»Wir sind noch am Leben«
Der FC Bayern macht sich Mut vor dem Rückspiel gegen Real Madrid
Neulich hat Philipp Lahm von seiner Abschiedstour durch die Fußballstadien erzählt. Er ertappe sich immer wieder bei dem Gedanken, »dass ich irgendetwas zum letzten Mal mache«. Am Samstag zum Beispiel hat der Kapitän des FC Bayern seinen finalen Auftritt in Leverkusen - wenn ihn Trainer Carlo Ancelotti überhaupt aufstellt. Denn die Bundesligapartie beim kriselnden Werksklub Bayer taugt in erster Linie zum Wundenlecken, das am Mittwochabend innerhalb einer Halbzeit verloren gegangene Selbstbewusstsein wieder aufzupäppeln und auch dazu, Leistungsträger für das wichtigere Duell drei Tage später zu schonen. Denn mit den Gedanken sind die Bayern schon beim Viertelfinalrückspiel gegen Real Madrid. Dass Lahm zum letzten Mal im Bernabeu-Stadion spielen wird, stand ja schon fest, aber nicht, dass ihm dort der Abschied von der Champions League blüht, der war für Anfang Juni in Cardiff vorgesehen, beim Finale. Aber nach dem 1:2 im Hinspiel ist die Chance nicht sehr groß, überhaupt zum sechsten Mal hintereinander die Runde der besten vier europäischen Mannschaften zu erreichen.

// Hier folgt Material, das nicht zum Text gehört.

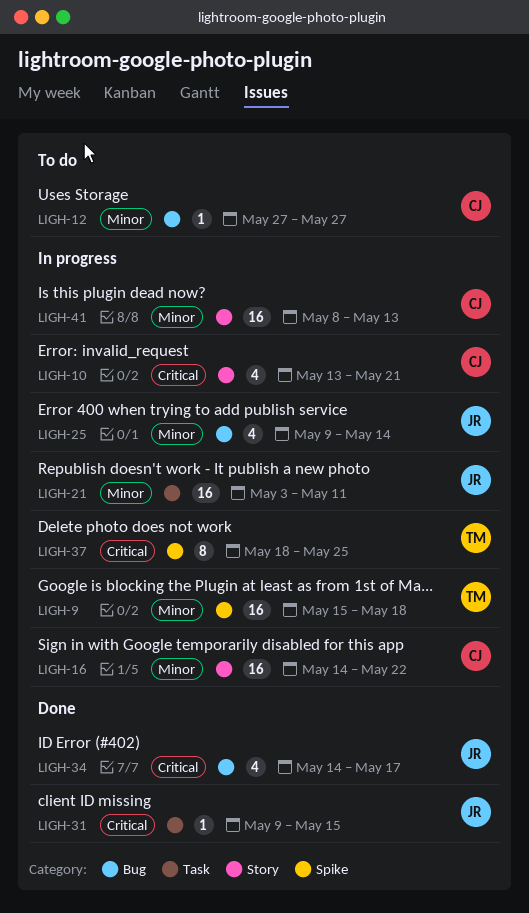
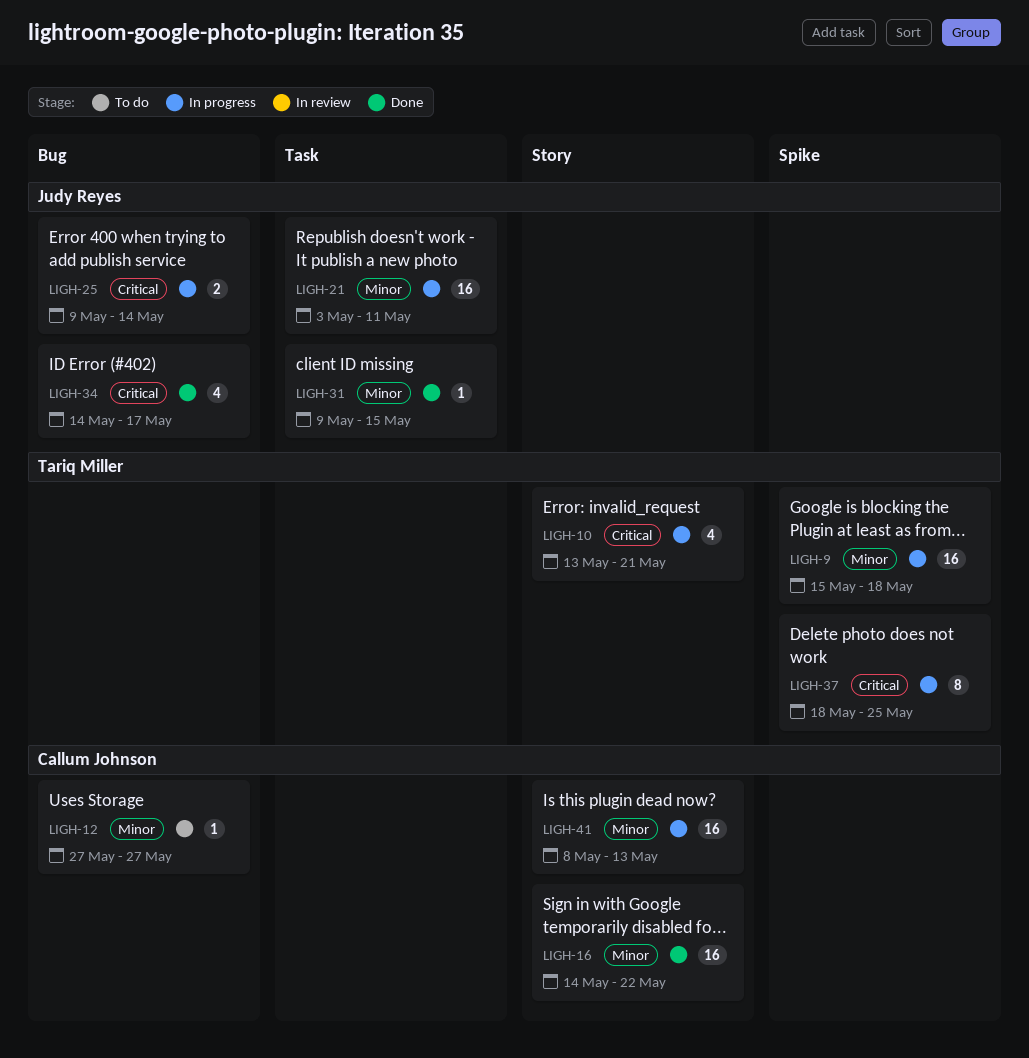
LIGH-10, owner: Callum Johnson -> Tariq Miller
LIGH-16, status: In progress -> Done
LIGH-25, priority: Minor -> Critical
LIGH-25, estimate: 4 -> 2
LIGH-31, priority: Critical -> Minor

Vor dem Bundesliga-Alltag in Leverkusen sind die Bayern damit beschäftigt, die Gründe für die desaströse Leistung in der zweiten Halbzeit zu analysieren. Für Ancelotti waren »die kleinen Details« wie der verschossene Handelfmeter von Arturo Vidal oder die gelb-rote Karte von Javier Martinez ausschlaggebend für die Niederlage gegen seinen früheren Verein. Dass ein Trainer die eigene Arbeit und die seiner Mannschaft nicht öffentlich in Frage stellt, ist verständlich. Aber auch Ancelotti wird festgestellt haben, dass ein paar größere Details nicht gestimmt haben.
Die Lage in der Liga hat womöglich beim Rekordmeister zu einer Fehleinschätzung geführt. Die Leichtigkeit, mit der der FC Bayern die Konkurrenz - mit Ausnahme von Hoffenheim - beherrscht, hat den Anschein erweckt, dass die Münchner in Bestform sind. Zumal sich die Mannschaft in dieser Rückrunde nur mit kleineren Verletzungen herumschlagen musste, die wenigen Ausfälle ließen sich stets kompensieren. Aber dann erwischte es ausgerechnet vor dem Vergleich mit Real Robert Lewandowski und Mats Hummels. Der Ausfall des Stürmers wog auf dem ersten Blick schwerer, weil er sich nicht ersetzen lässt, vor allem nicht, wenn Thomas Müller plötzlich den Stoßstürmer geben soll wie am Mittwoch. Es habe auch in der ersten Halbzeit »der Biss nach vorne, diese letzte Überzeugung gefehlt«, gab Arjen Robben zu.
In der Abwehr vertrat Jerome Boateng Hummels, aber der Weltmeister ist nach langer Verletzungspause noch nicht fit und gegen einen Weltklasseangriff wie der von Real mit dem Doppeltorschützen Cristiano Ronaldo sowie Karim Benzema und Gareth Bale im Moment ein Sicherheitsrisiko, wie sich spätestens nach dem Platzverweis des Innenverteidigerkollegen gezeigt hatte. Am Dienstag ist Martinez gesperrt, und so wie es aussieht muss Ancelotti auf Boateng als Abwehrchef vertrauen.
»Wir brauchen kein Fußballwunder«, sagt Müller, »sondern wir brauchen eine Topleistung«. Er ist sicher, dass die Mannschaft »die Qualität, die Leidenschaft und das Rüstzeug« habe, um in Madrid zu gewinnen. Es mag nach dem Hinspiel wie ein Rufen im dunklen Wald klingen, aber Aufgeben ist ja auch keine Option. »Wir sind noch am Leben«, versicherte Ancelotti nach dem akuten Schwächeanfall seiner Mannschaft.